Welcome to the site.
If you can run a round duct to the intake side, consider an inline exhaust fan like one of these.
http://www.amazon.ca/s/?ie=UTF8&key...vptwo=&hvqmt=b&hvdev=c&ref=pd_sl_3x5peflfl9_b


----------



## Barry (Dec 22, 2014)

There is no room to run any of those, and I'd still be replacing a fan with a fan.  I'm wondering if a squirrel cage would be quieter than a fan.


----------



## nealtw (Dec 22, 2014)

Someone could likely write a couple books with stuff I don't know about fans.
But I do know that the effects of air in a confined space can be noisy. A very quiet bathroom fan can be noisy if it is ducted with to small of a duct.
I doubt if a cage will work without a shroud as I think they work on centrifical force.
I don't think you can slow the motor, I think I would look at changing the fan it self to one that is less agressive, moving less air may lower the noise level.
Dirt on the fan blades can also increase noise.
I went looking to see what I could find and found this interesting.
http://physics.stackexchange.com/qu...-fan-blade-actually-does-the-noise-generation


----------



## Barry (Dec 23, 2014)

Thank you for your response.  It looks like I'm stuck with noise.  I am able to slow the motor with my fan controller... As the power is reduced, the speed is reduced.  Maybe it would be helpful to find a way to insulate the back of the door.  It is a metal door with 1/4" glass exposed to the outside and a thin sheet of metal on the inside.  Would any of you know of a material that could be applied to the inside that could handle the heat of a wood-burning stove?  There is a dab of silicone adhesive holding the glass at the top.  Maybe applying more silicone all across the top might help, also.

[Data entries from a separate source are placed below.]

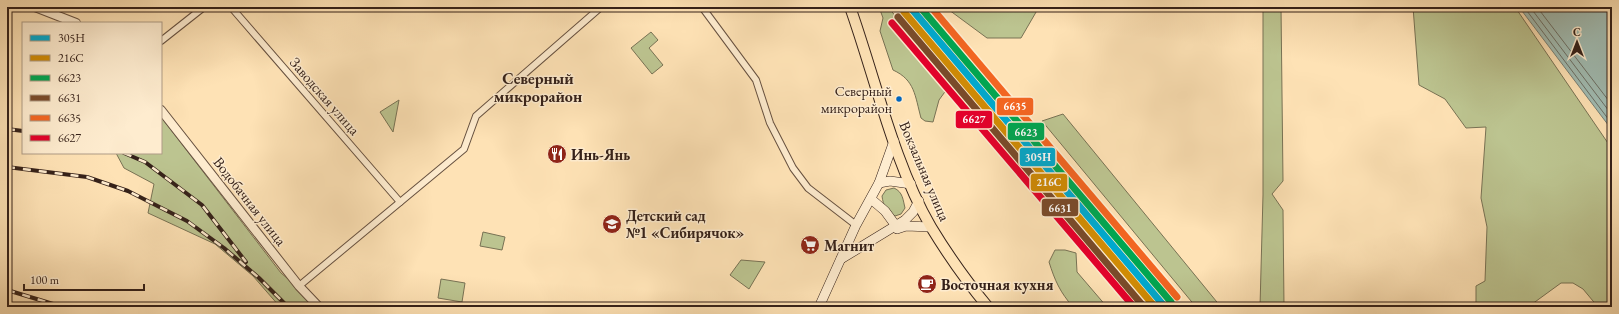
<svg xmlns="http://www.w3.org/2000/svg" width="1619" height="314" font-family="'EB Garamond',serif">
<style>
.green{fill:#bcc490;stroke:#787254}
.water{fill:#a1bdb4;stroke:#767f76}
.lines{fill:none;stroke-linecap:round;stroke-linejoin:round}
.shore{stroke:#6b6f66;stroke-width:1}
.minor-casing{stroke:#675140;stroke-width:8}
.tertiary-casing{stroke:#675140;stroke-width:10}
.secondary-casing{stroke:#352119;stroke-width:10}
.trunk-casing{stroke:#352119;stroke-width:12}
.minor{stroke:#feeccf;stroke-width:6}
.tertiary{stroke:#feeccf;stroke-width:8}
.secondary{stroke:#feeccf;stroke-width:9}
.trunk{stroke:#fee2b5;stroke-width:10}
.rail-casing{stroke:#352119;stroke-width:4}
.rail{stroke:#feeccf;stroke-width:2.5;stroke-dasharray:8;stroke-linecap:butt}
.rail-1-casing{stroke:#feeccf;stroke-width:10}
.rail-2-casing{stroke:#feeccf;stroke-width:10}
.rail-3-casing{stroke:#feeccf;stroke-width:10}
.rail-4-casing{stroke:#feeccf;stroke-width:10}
.rail-5-casing{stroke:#feeccf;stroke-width:10}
.rail-6-casing{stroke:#feeccf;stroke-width:10}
.rail-1{stroke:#00a9ce;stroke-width:7}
.rail-2{stroke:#d08b05;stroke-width:7}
.rail-3{stroke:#00a651;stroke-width:7}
.rail-4{stroke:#7a4b2a;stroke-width:7}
.rail-5{stroke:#f26522;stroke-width:7}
.rail-6{stroke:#e4002b;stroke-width:7}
.bus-dot{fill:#0065bd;stroke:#feeccf;stroke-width:1.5}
.labels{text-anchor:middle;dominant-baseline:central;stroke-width:3;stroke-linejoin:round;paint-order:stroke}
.bus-label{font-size:14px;fill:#352119;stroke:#feeccf;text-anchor:end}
.street-label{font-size:15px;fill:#352119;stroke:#feeccf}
.poi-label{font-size:15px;font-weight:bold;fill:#352119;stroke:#feeccf;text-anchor:start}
.neighbourhood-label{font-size:16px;font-weight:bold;fill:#352119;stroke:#feeccf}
.line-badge{stroke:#feeccf;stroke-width:1.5}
.badge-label{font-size:11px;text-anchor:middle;font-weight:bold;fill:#fff}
</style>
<rect width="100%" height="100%" fill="#fee2b5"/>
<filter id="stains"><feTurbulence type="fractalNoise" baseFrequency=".005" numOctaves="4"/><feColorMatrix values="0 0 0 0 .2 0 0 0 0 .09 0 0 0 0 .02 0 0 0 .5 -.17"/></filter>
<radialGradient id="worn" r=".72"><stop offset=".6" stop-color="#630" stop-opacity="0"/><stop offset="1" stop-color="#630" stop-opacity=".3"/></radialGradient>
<g class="green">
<path d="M 879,7 L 888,7 L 915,40 L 948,77 L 947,89 L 939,100 L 933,122 L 925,121 L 921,118 C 915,96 915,80 893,70 L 880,31 L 883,18 Z"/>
<polygon points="945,7 1039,7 1021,38 987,38"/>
<polygon points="1263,7 1281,7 1283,181 1272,194 1283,210 1284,307 1260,307 1263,195"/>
<polygon points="1413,7 1515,7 1612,149 1612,307 1598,307 1583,289 1573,283 1561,283 1528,307 1476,307 1476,286 1485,281 1487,227 1481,198 1486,127 1466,128 1445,99 1419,85"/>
<polygon points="651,32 658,40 649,48 663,65 652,74 631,48"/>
<polygon points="399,100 393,132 380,112"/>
<polygon points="1063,114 1221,307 1196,307 1042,121"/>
<polygon points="161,117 281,273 321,307 280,307 253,276 215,244 148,213 154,184 124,168 116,153 161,153"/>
<path d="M 894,188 C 903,192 903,200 905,208 L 901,214 L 895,216 C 887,213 883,205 882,196 L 886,190 Z"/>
<polygon points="483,232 505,237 502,250 480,246"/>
<path d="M 1055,250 L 1065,250 L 1076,253 L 1077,272 L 1107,307 L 1073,307 C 1060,292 1055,281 1049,262 Z"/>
<polygon points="741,260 765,262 749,289 730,275"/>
<polygon points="441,279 465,283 462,302 438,298"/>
</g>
<polygon class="water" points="1519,7 1612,7 1612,130"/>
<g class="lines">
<g class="shore">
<polyline points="1524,7 1612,124"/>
<polyline points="1530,7 1612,115"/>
<polyline points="1537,7 1612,105"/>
</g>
<g class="minor-casing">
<g id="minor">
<polyline points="231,7 400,202"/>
<polyline points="702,7 756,80 770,123 793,168 808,188 856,225"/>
<polyline points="161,41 204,7"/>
<polyline points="299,286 464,149 476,116 601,7"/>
</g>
</g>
<g class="tertiary-casing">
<g id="tertiary">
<polyline points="35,7 76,23"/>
<polyline points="161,110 299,286 319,307"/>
</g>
</g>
<g class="secondary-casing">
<g id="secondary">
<polyline points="879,183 890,181 911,184"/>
<polyline points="871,199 885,211 896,226"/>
<polyline points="897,229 906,226 931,227"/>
<polyline points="841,259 905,220 913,212 919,201"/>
<polyline points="819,307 856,225 879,183 894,141"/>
</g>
</g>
<g class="trunk-casing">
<path id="trunk" d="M 850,7 C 875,77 894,164 931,227 C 948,255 967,282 988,307"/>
</g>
<use href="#minor" class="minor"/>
<use href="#tertiary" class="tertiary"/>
<use href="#secondary" class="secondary"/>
<use href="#trunk" class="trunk"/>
<g class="rail-casing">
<g id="rail">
<polyline points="7,129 23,131"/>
<polyline points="124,153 145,162 202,205 246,262"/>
<polyline points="7,167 87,177 128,191 187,221 224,248 259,278 288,307"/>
<polyline points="7,290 63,307"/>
<polyline points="7,303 28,307"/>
</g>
</g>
<use href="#rail" class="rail"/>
<g class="rail-1-casing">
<polyline id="rail-1" points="910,7 1165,307"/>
</g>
<g class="rail-2-casing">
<polyline id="rail-2" points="904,12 1155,307"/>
</g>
<g class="rail-3-casing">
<polyline id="rail-3" points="920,7 1171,302"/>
</g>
<g class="rail-4-casing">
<polyline id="rail-4" points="898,17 1144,307"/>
</g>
<g class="rail-5-casing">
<polyline id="rail-5" points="931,7 1177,297"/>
</g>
<g class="rail-6-casing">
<polyline id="rail-6" points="892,23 1134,307"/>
</g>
<use href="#rail-1" class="rail-1"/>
<use href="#rail-2" class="rail-2"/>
<use href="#rail-3" class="rail-3"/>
<use href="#rail-4" class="rail-4"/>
<use href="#rail-5" class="rail-5"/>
<use href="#rail-6" class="rail-6"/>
</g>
<defs>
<g id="restaurant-disc" transform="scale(1)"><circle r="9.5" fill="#8f2418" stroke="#feeccf"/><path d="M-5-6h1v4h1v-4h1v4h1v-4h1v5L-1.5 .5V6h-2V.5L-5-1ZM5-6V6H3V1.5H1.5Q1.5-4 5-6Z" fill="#fff"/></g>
<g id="school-disc" transform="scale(1)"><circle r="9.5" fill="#8f2418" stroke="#feeccf"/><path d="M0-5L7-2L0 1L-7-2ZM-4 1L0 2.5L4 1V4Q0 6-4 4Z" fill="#fff"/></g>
<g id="supermarket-disc" transform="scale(1)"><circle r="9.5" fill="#8f2418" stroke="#feeccf"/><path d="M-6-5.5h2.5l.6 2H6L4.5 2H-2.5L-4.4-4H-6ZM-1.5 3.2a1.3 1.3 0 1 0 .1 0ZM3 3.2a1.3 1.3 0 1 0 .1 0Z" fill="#fff"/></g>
<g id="cafe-disc" transform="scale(1)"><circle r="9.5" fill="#8f2418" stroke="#feeccf"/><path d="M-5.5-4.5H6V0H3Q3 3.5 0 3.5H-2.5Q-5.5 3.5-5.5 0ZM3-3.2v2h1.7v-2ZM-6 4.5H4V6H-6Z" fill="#fff"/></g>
</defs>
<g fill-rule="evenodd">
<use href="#restaurant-disc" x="557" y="154"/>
<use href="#school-disc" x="612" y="224"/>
<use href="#supermarket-disc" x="810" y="245"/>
<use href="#cafe-disc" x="927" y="284"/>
</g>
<circle class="bus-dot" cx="899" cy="99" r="3.5"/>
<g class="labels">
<g class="bus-label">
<text x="892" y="91">Северный<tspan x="892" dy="17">микрорайон</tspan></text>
</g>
<g class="street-label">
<text transform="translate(325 96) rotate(49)">Заводская улица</text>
<text transform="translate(925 171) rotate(67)">Вокзальная улица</text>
<text transform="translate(250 201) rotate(52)">Водобачная улица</text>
</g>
<g class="poi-label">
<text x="571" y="154">Инь-Янь</text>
<text x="626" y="215">Детский сад<tspan x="626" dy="17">№1 «Сибирячок»</tspan></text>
<text x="824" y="245">Магнит</text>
<text x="941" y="284">Восточная кухня</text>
</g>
<g class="neighbourhood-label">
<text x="538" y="78">Северный<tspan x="538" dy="18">микрорайон</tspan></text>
</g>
</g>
<g class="line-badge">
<rect x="996" y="97" width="38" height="19" rx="4" fill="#f26522"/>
<rect x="955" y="110" width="38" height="19" rx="4" fill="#e4002b"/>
<rect x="1007" y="122" width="38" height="19" rx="4" fill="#00a651"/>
<rect x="1019" y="147" width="37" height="20" rx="4" fill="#00a9ce"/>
<rect x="1030" y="173" width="38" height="19" rx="4" fill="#d08b05"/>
<rect x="1041" y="198" width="38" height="19" rx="4" fill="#7a4b2a"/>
</g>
<g class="badge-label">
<text x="1015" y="110">6635</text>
<text x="974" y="123">6627</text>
<text x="1026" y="136">6623</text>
<text x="1038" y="161">305Н</text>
<text x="1049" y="186">216С</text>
<text x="1060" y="212">6631</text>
</g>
<rect width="1619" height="314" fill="none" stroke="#fee2b5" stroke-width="24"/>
<rect x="8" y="8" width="1603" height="298" fill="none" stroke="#352119" stroke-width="2"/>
<rect x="12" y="12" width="1595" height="290" fill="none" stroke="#352119"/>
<rect x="22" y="22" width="140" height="132" fill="#feeccf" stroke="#ae9b86"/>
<rect x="30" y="35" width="20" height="6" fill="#00a9ce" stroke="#ae9b86"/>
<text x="58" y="42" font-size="12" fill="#352119">305Н</text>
<rect x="30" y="55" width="20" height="6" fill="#d08b05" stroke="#ae9b86"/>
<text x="58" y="62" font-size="12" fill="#352119">216С</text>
<rect x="30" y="75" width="20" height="6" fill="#00a651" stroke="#ae9b86"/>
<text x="58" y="82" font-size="12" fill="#352119">6623</text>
<rect x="30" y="95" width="20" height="6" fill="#7a4b2a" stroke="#ae9b86"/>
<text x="58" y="102" font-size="12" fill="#352119">6631</text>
<rect x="30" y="115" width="20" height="6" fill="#f26522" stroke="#ae9b86"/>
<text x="58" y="122" font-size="12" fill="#352119">6635</text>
<rect x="30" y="135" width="20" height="6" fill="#e4002b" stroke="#ae9b86"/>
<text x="58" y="142" font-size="12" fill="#352119">6627</text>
<g transform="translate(1577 42)" stroke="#feeccf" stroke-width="3" paint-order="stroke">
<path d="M0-3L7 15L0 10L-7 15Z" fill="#352119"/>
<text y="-6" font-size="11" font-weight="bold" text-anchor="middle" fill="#352119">С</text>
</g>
<path d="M24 284v6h120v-6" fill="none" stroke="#352119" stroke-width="2"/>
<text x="30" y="284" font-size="12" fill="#352119" stroke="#feeccf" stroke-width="3" paint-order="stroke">100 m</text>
<rect width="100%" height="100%" filter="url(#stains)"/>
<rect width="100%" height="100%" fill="url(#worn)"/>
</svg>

The motors are old and showing their age, so I purchased replacements to use.  Here is the spec sheet on the new motors: http://www.electricmotorwarehouse.com/PDF/Bulletin_6029B.pdf


----------



## nealtw (Dec 23, 2014)

I'm still hoping someone will pop in with some better ideas.


----------



## inspectorD (Dec 23, 2014)

Install a remote fan in the ductwork somewhere else. We do this all the time. That way your not listening to the fan in the room with the heater. Its in the basement or attic and has an insulated cover.
We do this with wood and pellet stoves when one room gets too hot, Install some insulated ductwork and an inline fan.
Just another Idea.
Get a decent fan like this...http://www.ebay.com/itm/NEW-10-Inch...-Fan-Air-Vent-Blower-Heat-MK-10-/270987929996


----------



## Barry (Dec 24, 2014)

I actually have the SFK for these units connected to my FAU, but I seem to lose too much heat in taking it to the FAU and then distributing from there.  It might have made sense to just connect it to ductwork leading to the bedrooms when I was building my home, but I'm not going to tear it apart and run it now that the house is completed.   That would require me cutting open the drywall above the wood-burning stove and running new ductwork into the attic (I'm on a concrete slab) and wading through the deep insulation... not going to happen.  Thanks for the thought, though.  You can see the SFK option discussed in the paperwork I attached above.  I think the best solution will be finding the right insulation for the fan compartment doors.


----------



## nealtw (Dec 24, 2014)

They usually just use air between sheets of steel, find something to stop noise and can be in a hot zone may be tricky.


----------



## nealtw (Dec 24, 2014)

http://www.megasorber.com/soundproofing-products/sound-absorbers/fireproof-acoustic-material.html


----------



## slownsteady (Dec 24, 2014)

You mentioned the fans are getting old. Is it bearing noise? Have they always been noisy? Maybe just some parts need replacing.


----------



## Barry (Dec 24, 2014)

Neal, that looks interesting.  I sent an email to the manufacturer and will see if they have something that will suit my purpose.  The problem will be that this company is in Australia and I'm in California, so shipping small panels may not be cost effective.  I'll have to continue researching to see if I can find a local source.


----------



## Barry (Dec 24, 2014)

Slownsteady, as I mentioned, the motors are showing their age, so I have purchased replacements and wait for them to arrive next week.  The new ones are AO Smith's 9208F2.  I'll be using the original nylon fans.  The noise that has always bothered me was the sound of the fan blades cutting through the air at higher speeds.  I am hoping to reduce that by experimenting with tubes as cowls around the fan, along with insulation behind the doors.  I'm open to other suggestions people may have, also.


----------



## nealtw (Dec 24, 2014)

Fans cut the air and make noise when the air can't move fast enough. Here is deal on fans and how they function.
.http://www2.basf.us//PLASTICSWEB/displayanyfile?id=0901a5e180004891


----------



## Barry (Dec 24, 2014)

Thank you.  I found the information to be very helpful.


----------